Can you tell when this Mozart Symphony changes key?
Updated: Apr 25, 2020
In a provocative listening experiment on "The Art of Schemata" Facebook Group, Professor Vasili Byros posted a recording of the introduction to the 1st movement of Mozart's Symphony in G, K. 318 and asked the group when they perceived that the modulation to the dominant key (D) occurred.
The resulting responses fell into two camps: One group stating Bars 26-28+ and intriguingly another group that mentioned bars 20-23, well before any accidentals, notable "pivot" chords or cadences. Why the discrepancy in results?
Here's the answer from Professor Byros:
"Picture 1: responses to this exercise tend to fall in two groups, a mm. 20-23 group, and a 26ff group. The latter hearing is easily explained using traditional methods, as seen below: Roman-numeral analysis, pivot chords, accidentals, chromaticism, cadence, etc."
"The first hearing, mm. 20-23, on the other hand, has no clear answer in the score: as seen in this picture, the passage is easily analyzed in G major, and there are no typical tonal signals for a modulation. In short, these listeners hear Gmajor6/3 followed by Dmajor6/4 not as I6 to V6/4, but as IV6/3 to I6/4. Why? Because they’re hearing a common schema…"
"Picture 2: Specifically, an inverted Modulating Prinner, which becomes a larger Indugio."
"The modulating Prinner was a sonata form cliché by the time Mozart wrote this symphony. Haydn used it in this way as early as 1761. The video contains examples from Mozart and Cimarosa."
You can hear Professor Byros discuss the experiment on his interview on the Nikhil Hogan Show at 32:10:
"I simply asked students and faculty to name the measure number or measure numbers at which they first hear a modulation in that symphony and then I did it again at the Society for Music Theory on a interest panel for corpus studies and the outcome is people very familiar with late 18th century music will have heard not only the prinner but also a particular species of the prinner, going back to this idea that schemas have a common formal location.
A modulating prinner that is typically used in the transition of a sonata form.
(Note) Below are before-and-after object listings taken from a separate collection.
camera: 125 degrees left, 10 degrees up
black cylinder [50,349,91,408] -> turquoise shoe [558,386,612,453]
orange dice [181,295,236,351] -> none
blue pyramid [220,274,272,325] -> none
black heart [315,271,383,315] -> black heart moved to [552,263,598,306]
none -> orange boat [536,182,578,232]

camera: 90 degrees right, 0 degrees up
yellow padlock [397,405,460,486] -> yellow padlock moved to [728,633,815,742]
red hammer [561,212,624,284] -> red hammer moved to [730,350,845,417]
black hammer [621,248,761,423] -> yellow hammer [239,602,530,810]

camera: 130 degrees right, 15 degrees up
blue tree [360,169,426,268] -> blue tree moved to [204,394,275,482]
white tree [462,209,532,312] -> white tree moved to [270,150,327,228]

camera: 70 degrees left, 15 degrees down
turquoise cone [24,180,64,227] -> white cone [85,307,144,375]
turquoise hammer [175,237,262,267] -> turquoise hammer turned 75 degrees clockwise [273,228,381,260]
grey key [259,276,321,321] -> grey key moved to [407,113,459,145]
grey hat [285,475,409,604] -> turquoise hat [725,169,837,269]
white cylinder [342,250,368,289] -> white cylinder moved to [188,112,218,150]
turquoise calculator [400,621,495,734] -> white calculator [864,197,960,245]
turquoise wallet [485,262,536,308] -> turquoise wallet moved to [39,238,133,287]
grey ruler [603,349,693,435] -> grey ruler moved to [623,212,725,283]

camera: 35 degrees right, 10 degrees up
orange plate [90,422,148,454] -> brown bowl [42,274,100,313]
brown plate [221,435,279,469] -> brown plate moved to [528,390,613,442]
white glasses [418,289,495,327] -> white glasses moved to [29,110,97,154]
If you are familiar with that context both the prinner and it's modulating variant in this formal locatian and again, building on this idea that a schema is a cognitive category. The mind kind of activates the whole pattern and by activating the pattern, you have already brought yourself into the new key well before any accidentals have been introduced.
That's the upshot of that argument so that a major triad is heard as a subdominant retroactively simply by perceiving it as the first stage of a prinner and that was my way of trying to flesh out through a different context the same principle underlying my main argument in the Eroica project, which is that if you recognize that the schema's there, you change key at the same time that you recognize a pattern so that schema recognition comes along with a perception of key.
Soon as you recognize a pattern you just immediately default into the normal key for that pattern depending on where it's pitched"
Music Schemata Theory is a burgeoning new field of music analytical research that is turning heads in Musicology, Music Theory and Music Education.
Popularized by Professor Robert O. Gjerdingen in his monograph on the 18th century,"Music in the Galant Style", Music Schemata Theory recognizes identifiable and common music patterns and labels with them specific names.
You can hear an interview with Professor Gjerdingen on the Nikhil Hogan Show:
In addition to Professors Byros and Gjerdingen, Professor John A. Rice is an important scholar in this field of Music Schemata Theory.
Professor Rice recently appeared on the Nikhil Hogan Show discussing his work in this field and other topics:
Since it's explosion of interest since the publication of "Music in the Galant Style", Music Schemata Theory is here to stay and will indubitably have a major impact in the way we listen and teach 18th century music.